#### Yönerge A:
Ayça Damgacı söyleşisinde numaralandırılmış hangi sorular yer alıyor? Hepsini metindeki sırasıyla yazın.
#### Yönerge B:
Ayça Damgacı söyleşisini kaldığı yerden sürdürür müsünüz?

#### Metin alıntısı:
***

01.06.2017
Ayça Damgacı’yla Şipşak
1-Sinemada izlediğiniz ilk film?
Jaws… İlkokul dörtteydim, müteakip yaz boyunca da denize girememiştim hâlâ açıklarda yüzdüğümde bir Jaws korkusu sarıverir…
2-Kendinize en yakın hissettiğiniz film?
Derek Jarman’in Jubilee filmi… İzledigim zaman, ki çok yıllar oluyor, perdede kendimi görmüştüm. Yaratılan dünyayı çok sevmiştim, o zamanlar dış görünüşüm daha protest idi, 3 numara saçlar, piercing vs. Sonraki yıllarda çok içine girerek izlediğim, sevdigim filmler oldu ama bu denli bir yakınlık hissetmemiştim. Ciddi bir kendini ifade dili arayışındaymışım demek ki.
3-Yarısında çıktığınız film var mı?
Çok hoşlandığım biri beni bir açılış partisinde bekliyordu, heyecandan filme konsantre olamayıp çıkmıştım ve en sevdiğim şalımı salonda unutmuştum. Yani film hiiiiç enterese etmese de yapılan hataları, anlatım dilini analiz etmek amacıyla kalır izlerim ama kendimi tutamayıp yüksek sesle söylenmeye başlayabiliyorum.

***

#### Sağlanan malzeme:
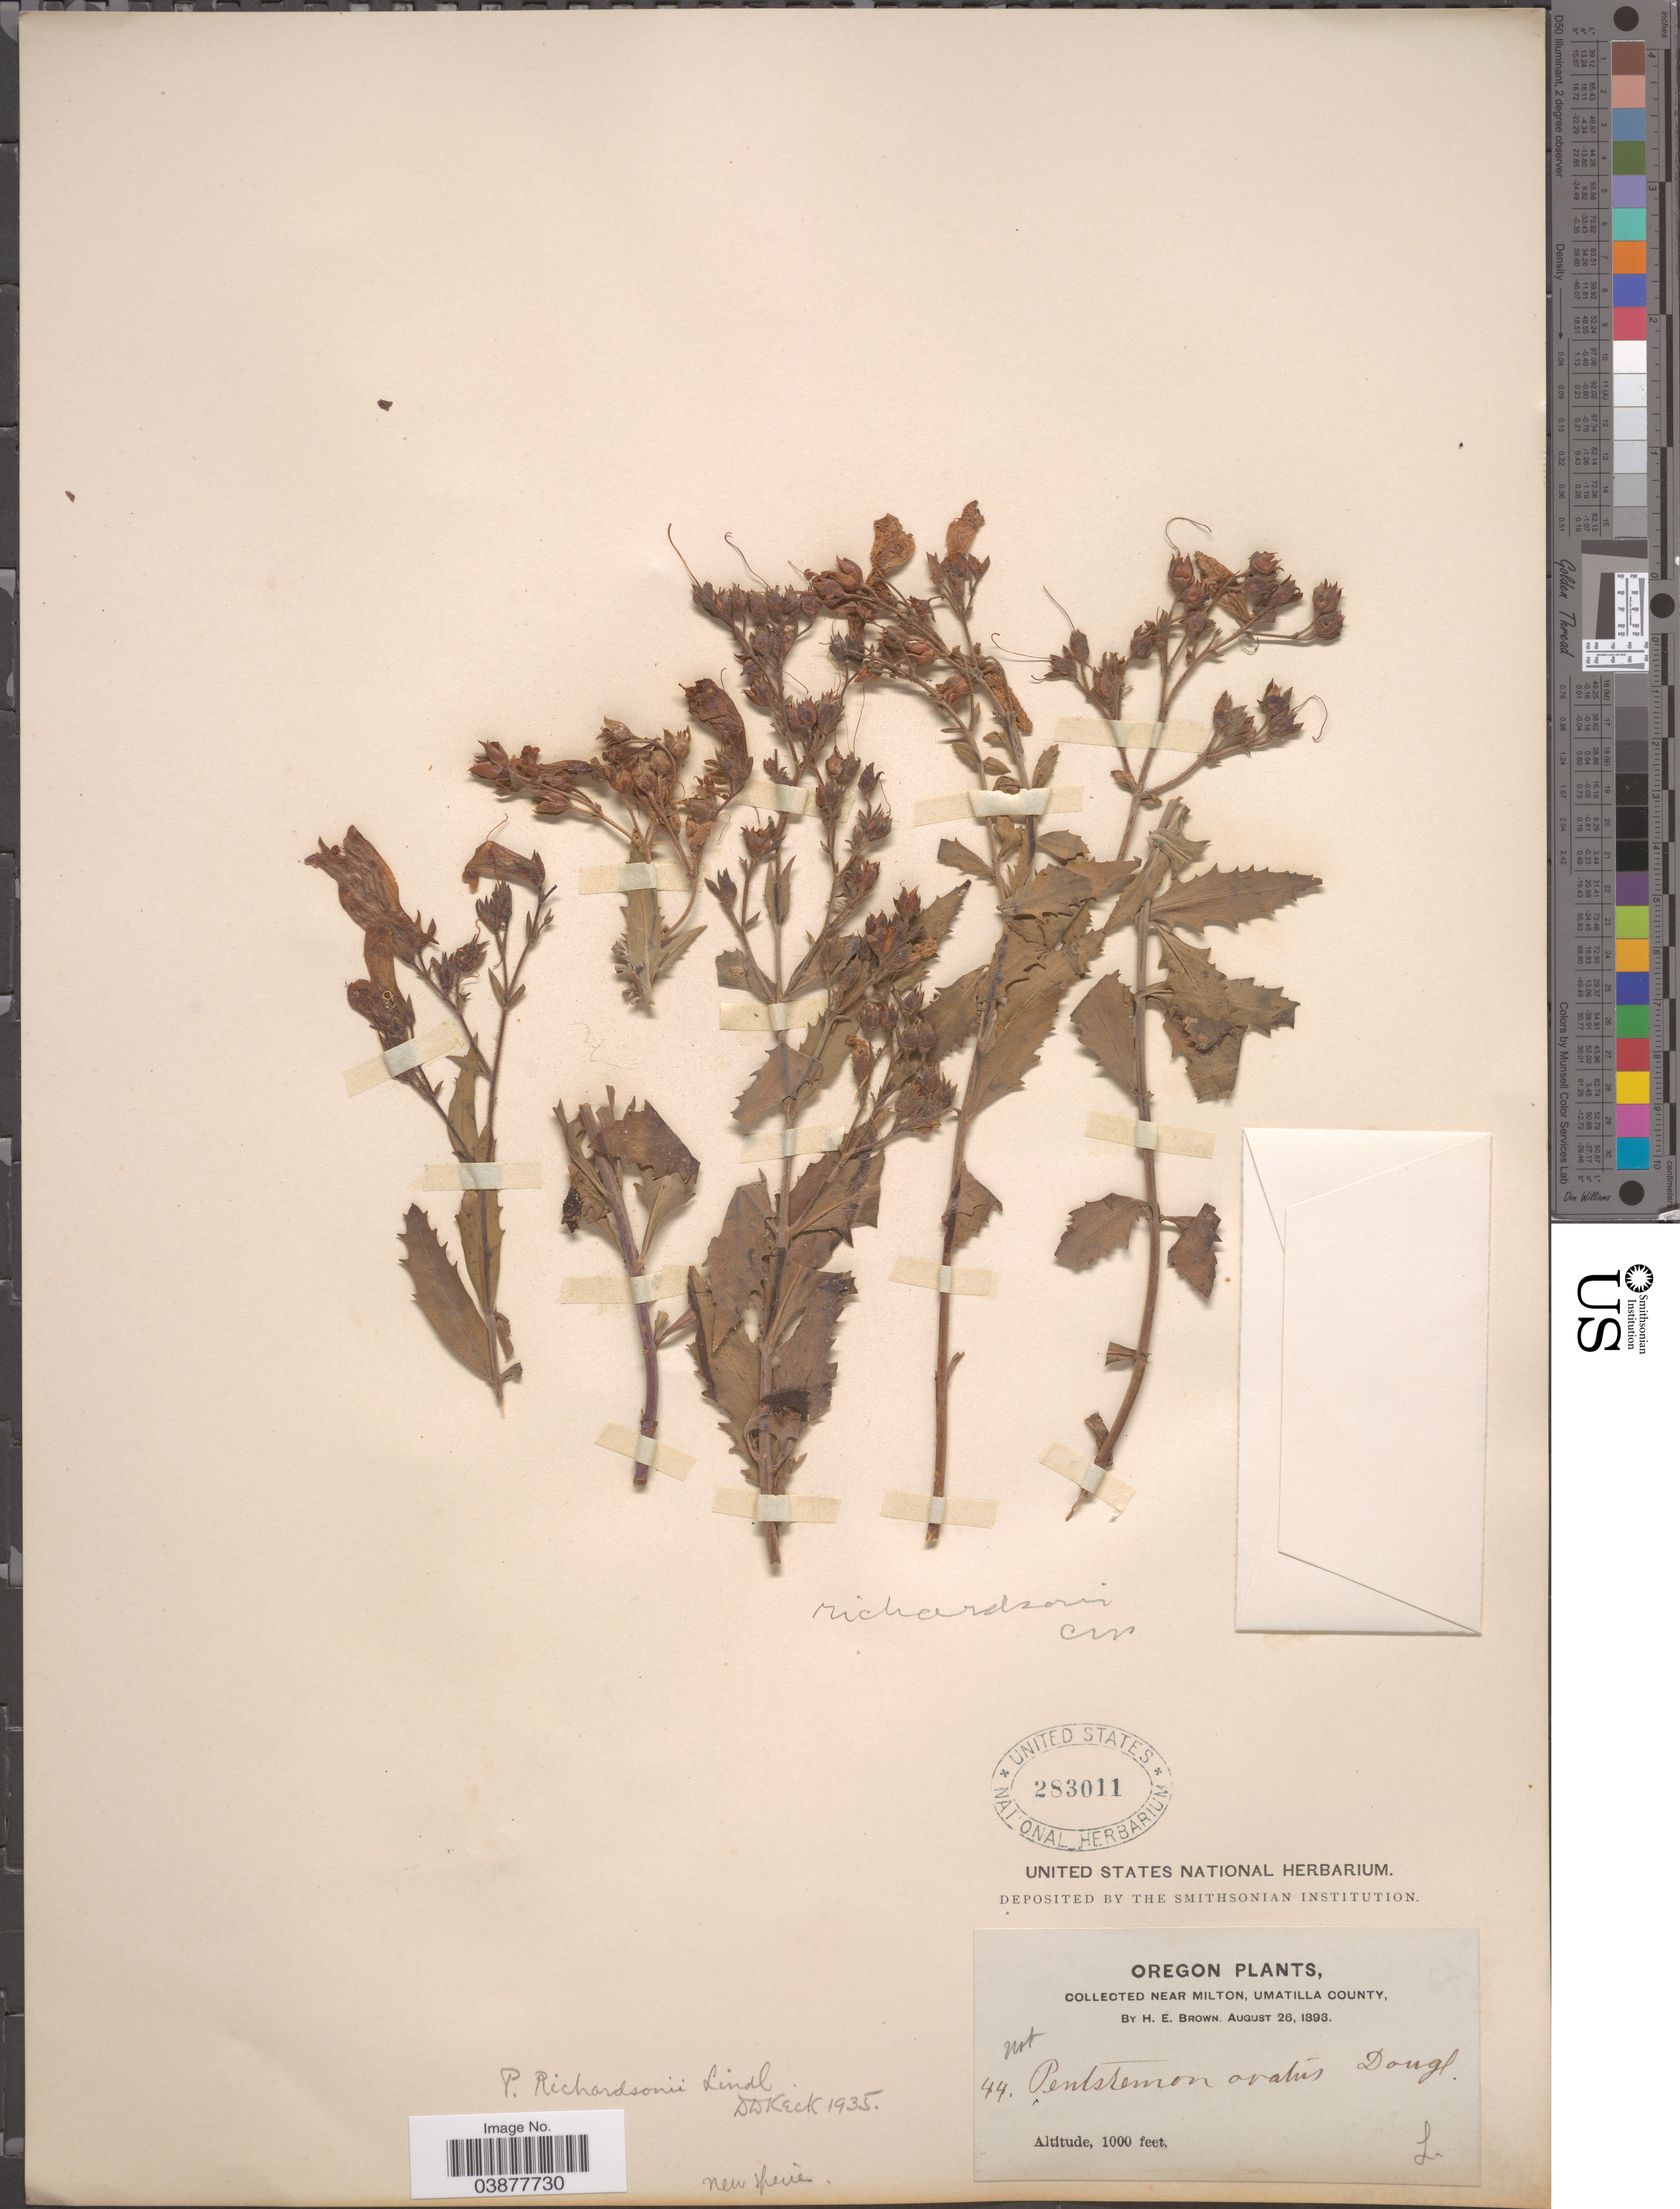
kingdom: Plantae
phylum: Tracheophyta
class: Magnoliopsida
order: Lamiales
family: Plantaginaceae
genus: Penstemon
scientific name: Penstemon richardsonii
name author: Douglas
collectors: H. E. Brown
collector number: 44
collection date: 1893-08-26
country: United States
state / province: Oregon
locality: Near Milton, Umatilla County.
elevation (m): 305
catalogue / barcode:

***

#### Yanıt A:
1-Sinemada izlediğiniz ilk film?
2-Kendinize en yakın hissettiğiniz film?
3-Yarısında çıktığınız film var mı?

#### Yanıt B:
4-Bu rolü ben oynamalıydım dediğiniz bir rol var mı?
Galiba bana hiç öyle bir duygu gelmiyor. Bir oyuncu, bir rolü çok güzel oynamışsa gidip ona sarılıp, onu öpücüklere, iltifatlara boğmak istiyorum. Ya da hiç becerememişse, “Yazıktır günahtır bu role, bu rolü bu oyuncuya veren yönetmenin önsezisine…” gibi düşünüyorum.
5-Uykunuzu kaçıran bir film var mı? (Korku filmi olmak zorunda değil)
Dedigim gibi Jaws’ın etkisi büyüktür… Bazen beklenmedik bir şekilde rüyalarıma girer filmler. Sanırım Melankoli filmini görmüştüm rüyamda, aynı durumda büyük çarpışmayı bekliyordum. Annemle birlikte balkondan atlayıp intihar ediyorduk ama ben ölmüyordum ve sevgilimle aynı Thelma ve Louise filmindeki gibi üstü açık bir arabayla çarpışmadan etkilenmeyecek bir yere kaçmaya çalışıyorduk.
6-Hâlâ izlemediğiniz için utandığınız bir film var mı?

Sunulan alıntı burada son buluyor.